Bağdattaki camileri içindeki cemaatiyle birlikte yerle bir eden ve kadir gecesinde Felluce hastanesindeki 38 hastayı kurşuna dizen askerlere dua edenler sizce yönünü Kabeye mi dönmüştür? Irakta kadın ve erkek Müslümanları çırıl çıplak soyarak üst üste yığan ve onların o halde resimlerini çekerek tüm dünyaya yayanları müttefik kabul edenler ve onları göz göre göre 'şartlar böyledir' diyerek destekleyenler sizce yönünü Kebeye mi dönmüştür?

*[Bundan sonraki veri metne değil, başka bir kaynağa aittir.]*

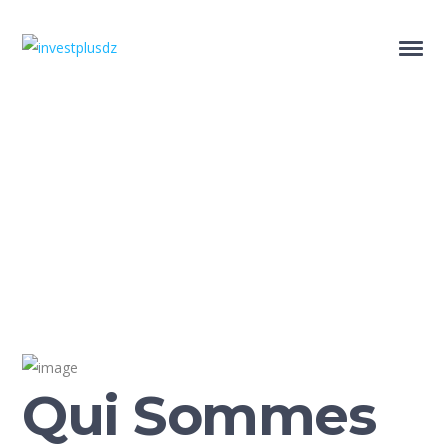
Qui Sommes Nous?
Home
Qui Sommes Nous?
Qui Sommes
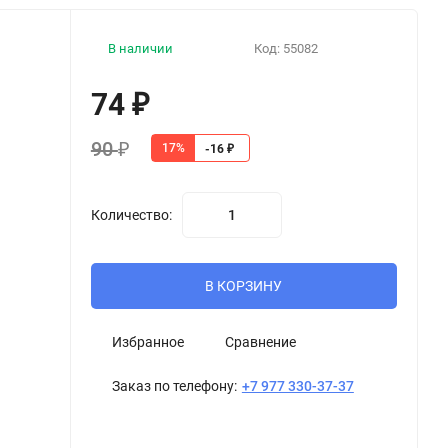
В наличии
Код:
55082
74
₽
90
₽
17%
-16
₽
Количество:
В КОРЗИНУ
Избранное
Сравнение
Заказ по телефону:
+7 977 330-37-37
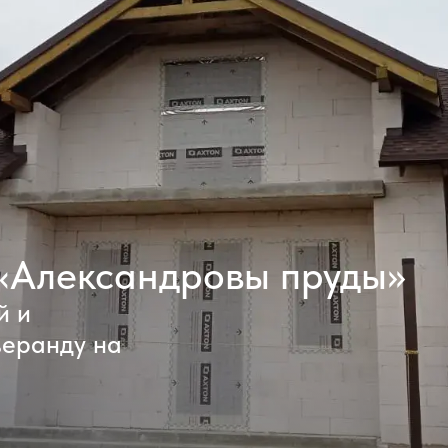
«Александровы пруды»
й и
веранду на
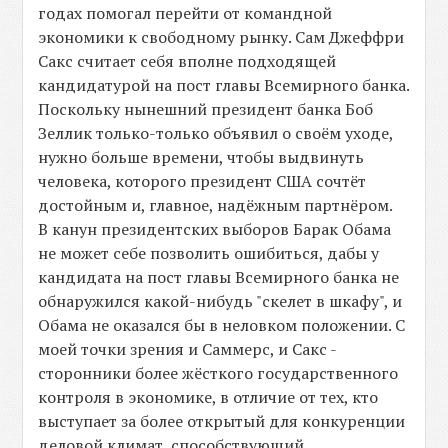
годах помогал перейти от командной
экономики к свободному рынку. Сам Джеффри
Сакс считает себя вполне подходящей
кандидатурой на пост главы Всемирного банка.
Поскольку нынешний президент банка Боб
Зеллик только-только объявил о своём уходе,
нужно больше времени, чтобы выдвинуть
человека, которого президент США сочтёт
достойным и, главное, надёжным партнёром.
В канун президентских выборов Барак Обама
не может себе позволить ошибиться, дабы у
кандидата на пост главы Всемирного банка не
обнаружился какой-нибудь "скелет в шкафу", и
Обама не оказался бы в неловком положении. С
моей точки зрения и Саммерс, и Сакс -
сторонники более жёсткого государственного
контроля в экономике, в отличие от тех, кто
выступает за более открытый для конкуренции
деловой климат, способствующий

İmam Hatiplilere yapılan haksızlıklara, başörtüsüne uzanan ellere bırakın engel olmayı kalben bile buğuz edemeyenler sizce yönünü Kabeye mi dönmüştür? Müslümanların birliği ve beraberliği için çalışmak yerine, bir bölen de ben olayım mantığıyla hareket edenler sizce yönünü Kabeye mi dönmüştür?
Din düşmanlarıyla uğraşmayı bırakarak, dava adamlarını yıpratmaya çalışanlar sizce yönünü Kabeye mi dönmüştür? Milletin kendine verdiği emaneti, evlatları, yandaşları ve akrabalarıyla yağmalayanlar sizce yönünü Kabeye mi dönmüştür?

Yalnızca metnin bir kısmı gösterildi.